İmal edilmiş güvenlik kaygısının yarattığı başka bir sonuç da toplumun en güvencesiz kesimlerinin marjinalleştirilerek hedefe alındığı ve çoğunlukla cezasızlıkla sonuçlanan şiddet. Şu anda özgürce yapılabilen tek şeyin hem iktidar tarafından hem de faşist argümanların anaakımlaşmasıyla tehdit ilan edilen, toplumun en güvencesiz kesimlerine yönelik saldırganlık olduğunu söylemek pek de abartı sayılmaz.

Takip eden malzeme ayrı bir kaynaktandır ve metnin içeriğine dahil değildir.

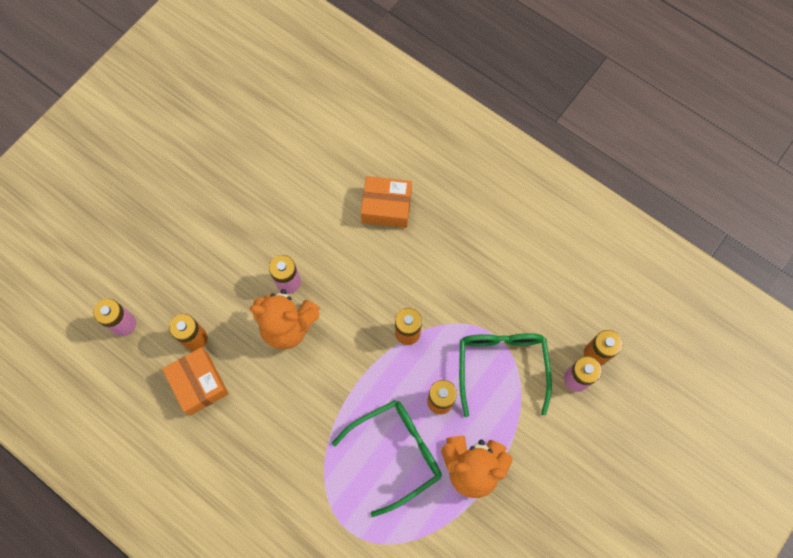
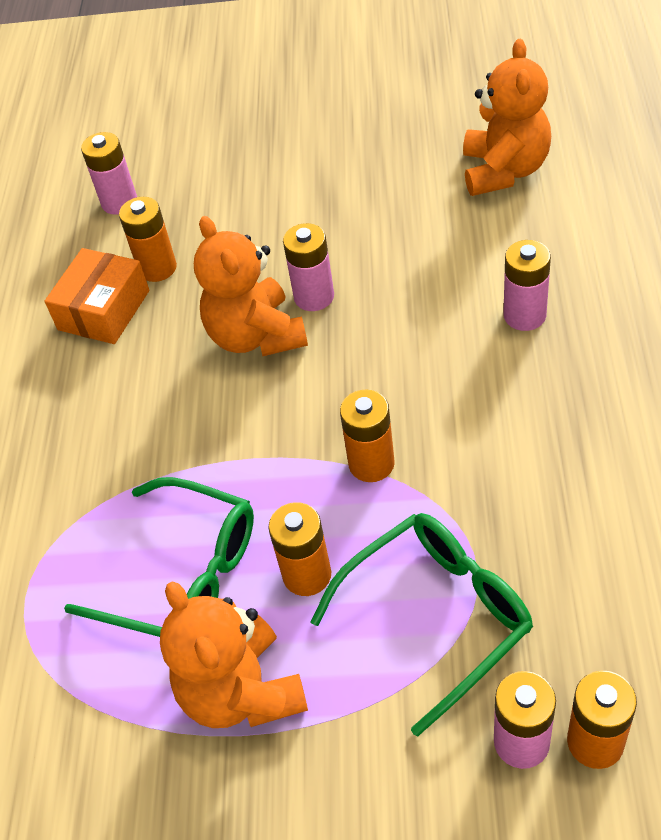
camera: 60 degrees right, 20 degrees down
orange box [361,176,412,228] -> pink battery [503,240,551,331]
none -> orange teddy bear [463,39,551,196]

Toplumda biriken öfkenin sermaye sınıfına ve onun temsilcisi iktidara yönelmesinin tüm araçlarını ortadan kaldırmaya, demokratik kanalları tıkamaya, grev örgütleyen sendikacıyı hapisle, toplumsal muhalefeti operasyonlar ve kolluk gücü zoruyla baskı altına almaya çalışan iktidar eşzamanlı olarak öfkeyi üzerinden savuşturmak için cezasızlığın garanti edildiği bir ödül mekanizmasını devreye sokuyor. Yoksulun, kendinden daha zayıf ve korunmasız görünene saldırma özgürlüğü!
Mücadele devam ediyor
Yasanın meclisten geçmesinin sokaktaki harekette demoralizasyona yol açtığı, birçok aktivistin köpekleri korumak için haklı olarak mahallesine çekildiği görülüyor. Ancak mücadele bitmiş değil, AYM’den yasanın iptali yönünde bir karar çıkabilir. Bunun için mücadeleye, sokak eylemliliklerini sürdürmeye, nefreti örgütleyen tetikçi “Güvenli Sokaklar Derneği” gibi yapıların kapatılmasını talep etmeye devam etmeliyiz. Toplamaları engellemeye, katliamları durdurmaya, tek tek her sokak hayvanını korumaya çalışan birçok hayvan aktivisti için bir yandan da yasayı durdurma mücadelesini örgütlemek yorucu ve yıpratıcı bir süreç. Sokak hayvanlarının özgürlüğü meselesi sağın hedef listesindeki tüm kesimlerin özgürlük mücadelesine göbekten bağlıyken hepimizin kurtuluşu için ortak bir hareketi inşa etmek zorundayız. Bu saldırı dalgasını göğüslemenin yolu, meseleleri kendi alanına izole başlıklar olarak ele almayan bir politik çizgi ile birleşik mevziler, zeminler yaratabilmekten geçiyor. Bu iklimi dağıtmadan hiçbirimiz güvende değiliz.